核心をつかれて戸惑っている俺に駄目という先輩。どうして気になっちゃだめなんだ。そもそもなんで俺の気持ちがわかったんだ。俺の顔を覗き込む瞳が哀しそうに揺れる。


「あたしにかかわっちゃ、だめ」
「わかった?」

「…」


わかんねえよ。先輩に関わっちゃいけない理由も、こんなに綺麗な色してるのに哀しそうな瞳をしていることも。
関わってはいけない理由をきいてしまったら何かが終わってしまう気がした俺は何も言えずにいた。


「ばかなこね」


そう言って、彼女は校舎に向かって行ってしまった。関わるな、なんて残酷なことを言いながら、彼女は笑って去っていった。


「んなとこでなにやってんだ?洋平」

「おお、花道」


後ろからやってきた花道は寒そうに両手をズボンのポケットに入れている。数分前の俺もこんな感じだった。今は胸だけが熱い。はやくいこうぜと言う花道の隣を歩いて、自分達のクラスの教室に向かう。さっきよりも足が重いのは気のせいなんかじゃない。




「おいきいてんのか洋平」

「ん?ああ、なに?」


教室では相変わらず退屈な時間が経過してゆくばかりだった。休憩時間になって、花道が俺の席の前に座って腹が減ったからなんか食いに行こうと話しかけていたらしいが、正直全く聞こえていなかった。
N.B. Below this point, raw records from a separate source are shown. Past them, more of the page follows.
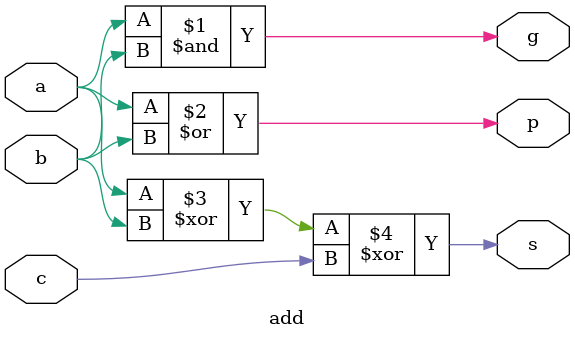
<source format=v>
`timescale 1ns / 1ps
module add(
				input a,
				input b,
				input c,
				output g,
				output p,
				output s
    );

assign g = a & b;
assign p = a | b;
assign s = a ^ b ^ c;
endmodule

</source>
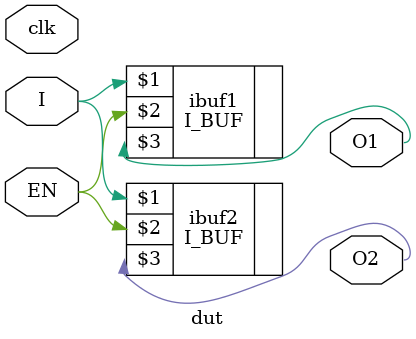
<source format=sv>
module dut(input logic clk, input logic I,
input logic EN,
output logic O1, O2);

I_BUF ibuf1(I, EN, O1);

I_BUF #(.WEAK_KEEPER("PULLUP")) ibuf2 (I, EN, O2);

endmodule

</source>
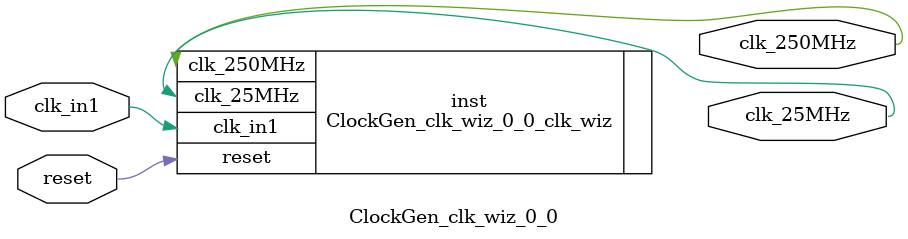
<source format=v>


`timescale 1ps/1ps

(* CORE_GENERATION_INFO = "ClockGen_clk_wiz_0_0,clk_wiz_v6_0_6_0_0,{component_name=ClockGen_clk_wiz_0_0,use_phase_alignment=true,use_min_o_jitter=false,use_max_i_jitter=false,use_dyn_phase_shift=false,use_inclk_switchover=false,use_dyn_reconfig=false,enable_axi=0,feedback_source=FDBK_AUTO,PRIMITIVE=MMCM,num_out_clk=2,clkin1_period=10.000,clkin2_period=10.000,use_power_down=false,use_reset=true,use_locked=false,use_inclk_stopped=false,feedback_type=SINGLE,CLOCK_MGR_TYPE=NA,manual_override=false}" *)

module ClockGen_clk_wiz_0_0 
 (
  // Clock out ports
  output        clk_25MHz,
  output        clk_250MHz,
  // Status and control signals
  input         reset,
 // Clock in ports
  input         clk_in1
 );

  ClockGen_clk_wiz_0_0_clk_wiz inst
  (
  // Clock out ports  
  .clk_25MHz(clk_25MHz),
  .clk_250MHz(clk_250MHz),
  // Status and control signals               
  .reset(reset), 
 // Clock in ports
  .clk_in1(clk_in1)
  );

endmodule

</source>
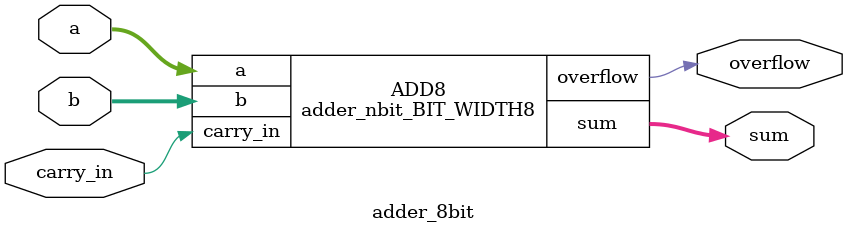
<source format=v>


module adder_1bit_7 ( a, b, carry_in, sum, carry_out );
  input a, b, carry_in;
  output sum, carry_out;
  wire   n1, n2;

  XOR2X1 U1 ( .A(carry_in), .B(n1), .Y(sum) );
  INVX1 U2 ( .A(n2), .Y(carry_out) );
  AOI22X1 U3 ( .A(b), .B(a), .C(n1), .D(carry_in), .Y(n2) );
  XOR2X1 U4 ( .A(a), .B(b), .Y(n1) );
endmodule


module adder_1bit_0 ( a, b, carry_in, sum, carry_out );
  input a, b, carry_in;
  output sum, carry_out;
  wire   n1, n2;

  XOR2X1 U1 ( .A(carry_in), .B(n1), .Y(sum) );
  INVX1 U2 ( .A(n2), .Y(carry_out) );
  AOI22X1 U3 ( .A(b), .B(a), .C(n1), .D(carry_in), .Y(n2) );
  XOR2X1 U4 ( .A(a), .B(b), .Y(n1) );
endmodule


module adder_1bit_1 ( a, b, carry_in, sum, carry_out );
  input a, b, carry_in;
  output sum, carry_out;
  wire   n1, n2;

  XOR2X1 U1 ( .A(carry_in), .B(n1), .Y(sum) );
  INVX1 U2 ( .A(n2), .Y(carry_out) );
  AOI22X1 U3 ( .A(b), .B(a), .C(n1), .D(carry_in), .Y(n2) );
  XOR2X1 U4 ( .A(a), .B(b), .Y(n1) );
endmodule


module adder_1bit_2 ( a, b, carry_in, sum, carry_out );
  input a, b, carry_in;
  output sum, carry_out;
  wire   n1, n2;

  XOR2X1 U1 ( .A(carry_in), .B(n1), .Y(sum) );
  INVX1 U2 ( .A(n2), .Y(carry_out) );
  AOI22X1 U3 ( .A(b), .B(a), .C(n1), .D(carry_in), .Y(n2) );
  XOR2X1 U4 ( .A(a), .B(b), .Y(n1) );
endmodule


module adder_1bit_3 ( a, b, carry_in, sum, carry_out );
  input a, b, carry_in;
  output sum, carry_out;
  wire   n1, n2;

  XOR2X1 U1 ( .A(carry_in), .B(n1), .Y(sum) );
  INVX1 U2 ( .A(n2), .Y(carry_out) );
  AOI22X1 U3 ( .A(b), .B(a), .C(n1), .D(carry_in), .Y(n2) );
  XOR2X1 U4 ( .A(a), .B(b), .Y(n1) );
endmodule


module adder_1bit_4 ( a, b, carry_in, sum, carry_out );
  input a, b, carry_in;
  output sum, carry_out;
  wire   n1, n2;

  XOR2X1 U1 ( .A(carry_in), .B(n1), .Y(sum) );
  INVX1 U2 ( .A(n2), .Y(carry_out) );
  AOI22X1 U3 ( .A(b), .B(a), .C(n1), .D(carry_in), .Y(n2) );
  XOR2X1 U4 ( .A(a), .B(b), .Y(n1) );
endmodule


module adder_1bit_5 ( a, b, carry_in, sum, carry_out );
  input a, b, carry_in;
  output sum, carry_out;
  wire   n1, n2;

  XOR2X1 U1 ( .A(carry_in), .B(n1), .Y(sum) );
  INVX1 U2 ( .A(n2), .Y(carry_out) );
  AOI22X1 U3 ( .A(b), .B(a), .C(n1), .D(carry_in), .Y(n2) );
  XOR2X1 U4 ( .A(a), .B(b), .Y(n1) );
endmodule


module adder_1bit_6 ( a, b, carry_in, sum, carry_out );
  input a, b, carry_in;
  output sum, carry_out;
  wire   n1, n2;

  XOR2X1 U1 ( .A(carry_in), .B(n1), .Y(sum) );
  INVX1 U2 ( .A(n2), .Y(carry_out) );
  AOI22X1 U3 ( .A(b), .B(a), .C(n1), .D(carry_in), .Y(n2) );
  XOR2X1 U4 ( .A(a), .B(b), .Y(n1) );
endmodule


module adder_nbit_BIT_WIDTH8 ( a, b, carry_in, sum, overflow );
  input [7:0] a;
  input [7:0] b;
  output [7:0] sum;
  input carry_in;
  output overflow;

  wire   [7:1] carrys;

  adder_1bit_7 \genblk1[0].IX  ( .a(a[0]), .b(b[0]), .carry_in(carry_in), 
        .sum(sum[0]), .carry_out(carrys[1]) );
  adder_1bit_6 \genblk1[1].IX  ( .a(a[1]), .b(b[1]), .carry_in(carrys[1]), 
        .sum(sum[1]), .carry_out(carrys[2]) );
  adder_1bit_5 \genblk1[2].IX  ( .a(a[2]), .b(b[2]), .carry_in(carrys[2]), 
        .sum(sum[2]), .carry_out(carrys[3]) );
  adder_1bit_4 \genblk1[3].IX  ( .a(a[3]), .b(b[3]), .carry_in(carrys[3]), 
        .sum(sum[3]), .carry_out(carrys[4]) );
  adder_1bit_3 \genblk1[4].IX  ( .a(a[4]), .b(b[4]), .carry_in(carrys[4]), 
        .sum(sum[4]), .carry_out(carrys[5]) );
  adder_1bit_2 \genblk1[5].IX  ( .a(a[5]), .b(b[5]), .carry_in(carrys[5]), 
        .sum(sum[5]), .carry_out(carrys[6]) );
  adder_1bit_1 \genblk1[6].IX  ( .a(a[6]), .b(b[6]), .carry_in(carrys[6]), 
        .sum(sum[6]), .carry_out(carrys[7]) );
  adder_1bit_0 \genblk1[7].IX  ( .a(a[7]), .b(b[7]), .carry_in(carrys[7]), 
        .sum(sum[7]), .carry_out(overflow) );
endmodule


module adder_8bit ( a, b, carry_in, sum, overflow );
  input [7:0] a;
  input [7:0] b;
  output [7:0] sum;
  input carry_in;
  output overflow;


  adder_nbit_BIT_WIDTH8 ADD8 ( .a(a), .b(b), .carry_in(carry_in), .sum(sum), 
        .overflow(overflow) );
endmodule


</source>
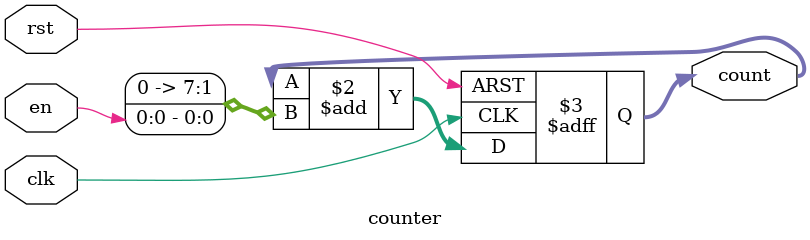
<source format=sv>
module counter #(

    parameter WIDTH = 8

) (

    // interface signals

    input logic              clk,     // clock

    input logic              rst,     // reset

    input logic              en,      // counter enable

    output logic [WIDTH-1:0] count    // count output

);

 

always_ff @(posedge clk or posedge rst) begin

    if (rst) count <= {WIDTH{1'b0}};

    else     count <= count + {{WIDTH-1{1'b0}}, en};

end

   

endmodule

</source>
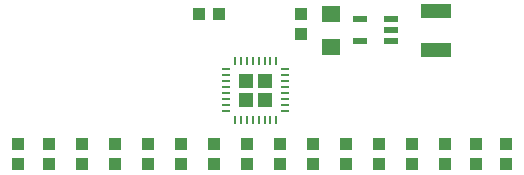
<source format=gbr>
G04 EAGLE Gerber RS-274X export*
G75*
%MOMM*%
%FSLAX34Y34*%
%LPD*%
%INSolderpaste Top*%
%IPPOS*%
%AMOC8*
5,1,8,0,0,1.08239X$1,22.5*%
G01*
%ADD10R,1.200000X0.550000*%
%ADD11R,1.600000X1.400000*%
%ADD12R,2.500000X1.200000*%
%ADD13R,1.000000X1.100000*%
%ADD14R,0.800000X0.284600*%
%ADD15R,0.284600X0.800000*%
%ADD16R,1.300000X1.300000*%
%ADD17R,1.100000X1.000000*%


D10*
X406701Y219100D03*
X406701Y228600D03*
X406701Y238100D03*
X380699Y238100D03*
X380699Y219100D03*
D11*
X355600Y242600D03*
X355600Y214600D03*
D12*
X444500Y245100D03*
X444500Y212100D03*
D13*
X330200Y225180D03*
X330200Y242180D03*
X91186Y132198D03*
X91186Y115198D03*
X116840Y132198D03*
X116840Y115198D03*
X144780Y132452D03*
X144780Y115452D03*
X172720Y132452D03*
X172720Y115452D03*
X200660Y132452D03*
X200660Y115452D03*
X228600Y132452D03*
X228600Y115452D03*
X256540Y132452D03*
X256540Y115452D03*
X284480Y131944D03*
X284480Y114944D03*
X312420Y132198D03*
X312420Y115198D03*
X340360Y132198D03*
X340360Y115198D03*
X368300Y132198D03*
X368300Y115198D03*
X396240Y132198D03*
X396240Y115198D03*
X424180Y132198D03*
X424180Y115198D03*
X452120Y132198D03*
X452120Y115198D03*
X478790Y132198D03*
X478790Y115198D03*
X504190Y132198D03*
X504190Y115198D03*
D14*
X267100Y195300D03*
X267100Y190300D03*
X267100Y185300D03*
X267100Y180300D03*
X267100Y175300D03*
X267100Y170300D03*
X267100Y165300D03*
X267100Y160300D03*
D15*
X274600Y152800D03*
X279600Y152800D03*
X284600Y152800D03*
X289600Y152800D03*
X294600Y152800D03*
X299600Y152800D03*
X304600Y152800D03*
X309600Y152800D03*
D14*
X317100Y160300D03*
X317100Y165300D03*
X317100Y170300D03*
X317100Y175300D03*
X317100Y180300D03*
X317100Y185300D03*
X317100Y190300D03*
X317100Y195300D03*
D15*
X309600Y202800D03*
X304600Y202800D03*
X299600Y202800D03*
X294600Y202800D03*
X289600Y202800D03*
X284600Y202800D03*
X279600Y202800D03*
X274600Y202800D03*
D16*
X300100Y185800D03*
X300100Y169800D03*
X284100Y185800D03*
X284100Y169800D03*
D17*
X244382Y242113D03*
X261382Y242113D03*
M02*

</source>
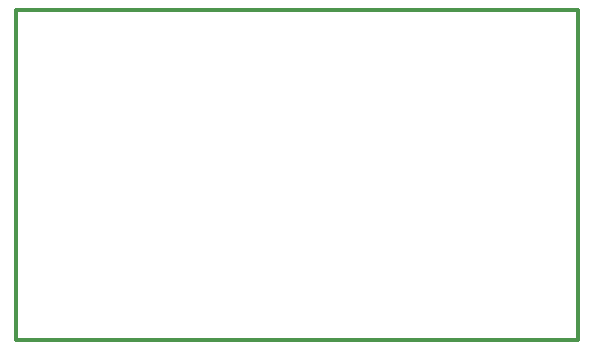
<source format=gbr>
G04 EasyPC Gerber Version 20.0.2 Build 4112 *
G04 #@! TF.Part,Single*
%FSLAX34Y34*%
%MOIN*%
%ADD78C,0.01200*%
X0Y0D02*
D02*
D78*
X60Y60D02*
X18810D01*
Y11060*
X60*
Y60*
X0Y0D02*
M02*

</source>
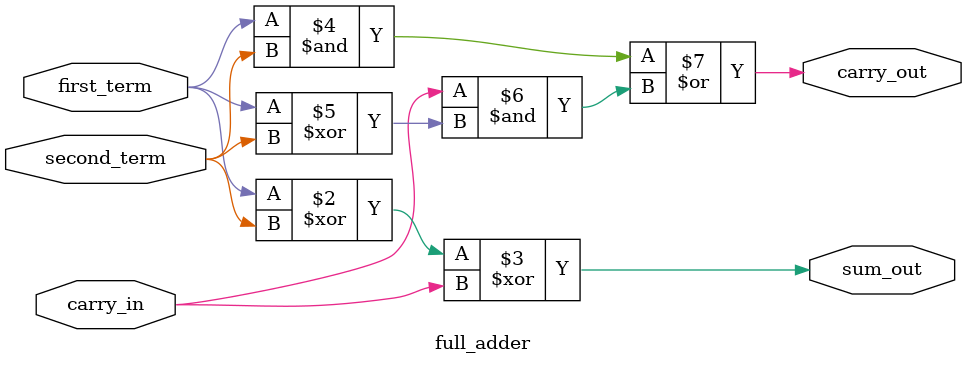
<source format=v>
module full_adder (
    input first_term,
    input second_term,
    input carry_in,
    output reg sum_out,
    output reg carry_out
);

  always @(first_term or second_term or carry_in) begin
    sum_out   = first_term ^ second_term ^ carry_in;
    carry_out = (first_term & second_term) | (carry_in & (first_term ^ second_term));
  end

  // Simulate waves
  initial begin
    $dumpfile("dump.vcd");
    $dumpvars(1, full_adder);
  end

endmodule

</source>
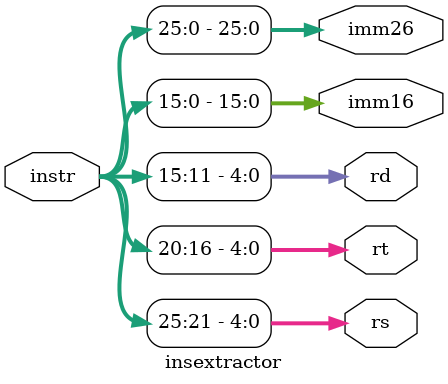
<source format=v>
module insextractor(
    input [31:0] instr,
    output reg [4:0] rs,
    output reg [4:0] rt,
    output reg [4:0] rd,
    output reg [15:0] imm16,
    output reg [25:0] imm26
);

always @(*) begin
    rs = instr[25:21];
    rt = instr[20:16];
    rd = instr[15:11];
    imm16 = instr[15:0];
    imm26 = instr[25:0];
end

endmodule
</source>
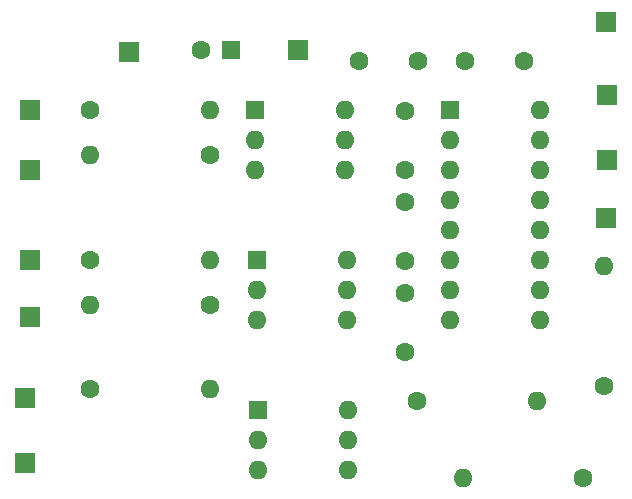
<source format=gbr>
%TF.GenerationSoftware,KiCad,Pcbnew,(6.0.9-0)*%
%TF.CreationDate,2023-02-11T15:38:08+01:00*%
%TF.ProjectId,CurrentLoopConverter,43757272-656e-4744-9c6f-6f70436f6e76,rev?*%
%TF.SameCoordinates,Original*%
%TF.FileFunction,Soldermask,Top*%
%TF.FilePolarity,Negative*%
%FSLAX46Y46*%
G04 Gerber Fmt 4.6, Leading zero omitted, Abs format (unit mm)*
G04 Created by KiCad (PCBNEW (6.0.9-0)) date 2023-02-11 15:38:08*
%MOMM*%
%LPD*%
G01*
G04 APERTURE LIST*
%ADD10R,1.700000X1.700000*%
%ADD11C,1.600000*%
%ADD12O,1.600000X1.600000*%
%ADD13R,1.600000X1.600000*%
G04 APERTURE END LIST*
D10*
%TO.C,J12*%
X130048000Y-86487000D03*
%TD*%
%TO.C,J11*%
X89662000Y-89027000D03*
%TD*%
%TO.C,J7*%
X104013000Y-88900000D03*
%TD*%
D11*
%TO.C,R8*%
X114046000Y-118618000D03*
D12*
X124206000Y-118618000D03*
%TD*%
D13*
%TO.C,U4*%
X116850000Y-93995000D03*
D12*
X116850000Y-96535000D03*
X116850000Y-99075000D03*
X116850000Y-101615000D03*
X116850000Y-104155000D03*
X116850000Y-106695000D03*
X116850000Y-109235000D03*
X116850000Y-111775000D03*
X124470000Y-111775000D03*
X124470000Y-109235000D03*
X124470000Y-106695000D03*
X124470000Y-104155000D03*
X124470000Y-101615000D03*
X124470000Y-99075000D03*
X124470000Y-96535000D03*
X124470000Y-93995000D03*
%TD*%
D13*
%TO.C,U3*%
X100594000Y-119395000D03*
D12*
X100594000Y-121935000D03*
X100594000Y-124475000D03*
X108214000Y-124475000D03*
X108214000Y-121935000D03*
X108214000Y-119395000D03*
%TD*%
D13*
%TO.C,U2*%
X100500000Y-106695000D03*
D12*
X100500000Y-109235000D03*
X100500000Y-111775000D03*
X108120000Y-111775000D03*
X108120000Y-109235000D03*
X108120000Y-106695000D03*
%TD*%
%TO.C,U1*%
X107960000Y-93995000D03*
X107960000Y-96535000D03*
X107960000Y-99075000D03*
X100340000Y-99075000D03*
X100340000Y-96535000D03*
D13*
X100340000Y-93995000D03*
%TD*%
D11*
%TO.C,R7*%
X128143000Y-125095000D03*
D12*
X117983000Y-125095000D03*
%TD*%
D11*
%TO.C,R6*%
X129921000Y-117348000D03*
D12*
X129921000Y-107188000D03*
%TD*%
D11*
%TO.C,R5*%
X86360000Y-106680000D03*
D12*
X96520000Y-106680000D03*
%TD*%
D11*
%TO.C,R4*%
X86360000Y-93980000D03*
D12*
X96520000Y-93980000D03*
%TD*%
D11*
%TO.C,R3*%
X86360000Y-117602000D03*
D12*
X96520000Y-117602000D03*
%TD*%
D11*
%TO.C,R2*%
X96520000Y-110490000D03*
D12*
X86360000Y-110490000D03*
%TD*%
D11*
%TO.C,R1*%
X96520000Y-97790000D03*
D12*
X86360000Y-97790000D03*
%TD*%
D10*
%TO.C,J10*%
X130175000Y-98171000D03*
%TD*%
%TO.C,J9*%
X130048000Y-103124000D03*
%TD*%
%TO.C,J8*%
X130175000Y-92710000D03*
%TD*%
%TO.C,J6*%
X80899000Y-123825000D03*
%TD*%
%TO.C,J5*%
X80899000Y-118364000D03*
%TD*%
%TO.C,J4*%
X81280000Y-111506000D03*
%TD*%
%TO.C,J3*%
X81280000Y-106680000D03*
%TD*%
%TO.C,J2*%
X81280000Y-99060000D03*
%TD*%
%TO.C,J1*%
X81280000Y-93980000D03*
%TD*%
D11*
%TO.C,C6*%
X113030000Y-109427000D03*
X113030000Y-114427000D03*
%TD*%
%TO.C,C5*%
X113030000Y-101727000D03*
X113030000Y-106727000D03*
%TD*%
%TO.C,C4*%
X118150000Y-89789000D03*
X123150000Y-89789000D03*
%TD*%
%TO.C,C3*%
X113030000Y-94020000D03*
X113030000Y-99020000D03*
%TD*%
D13*
%TO.C,C2*%
X98298000Y-88900000D03*
D11*
X95798000Y-88900000D03*
%TD*%
%TO.C,C1*%
X109133000Y-89789000D03*
X114133000Y-89789000D03*
%TD*%
M02*

</source>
それにしても学校にきてまだ2時間もたっちゃいないのに。腹が減る事はなにもしてないはずなんだけどなあ花道のやつ。


「なあ洋平、俺思うんだけどよ」

「なにを…」


俺には何でもお見通しなのだよ、洋平クン!と自慢げな花道の話しをききながら教室から見える屋上に目をやれば、そこにはあの栗色。先輩だ。屋上に先輩と大勢の男女が対立しているのがみえた。誰がどうみても仲良しこよしな雰囲気ではない。女達が先輩の前に立って、何か怒鳴っているようだ。先輩は怯える様子もなく、じっと相手を見据えて時々口を動かすだけ。男達は後ろの方で様子見といったところか。


「ばかなこね」


頭の中で今朝の先輩の声が響く。


「ばかはどっちだよ」


足は勝手に走り出していた。走り出した足は向かう先を知っていた。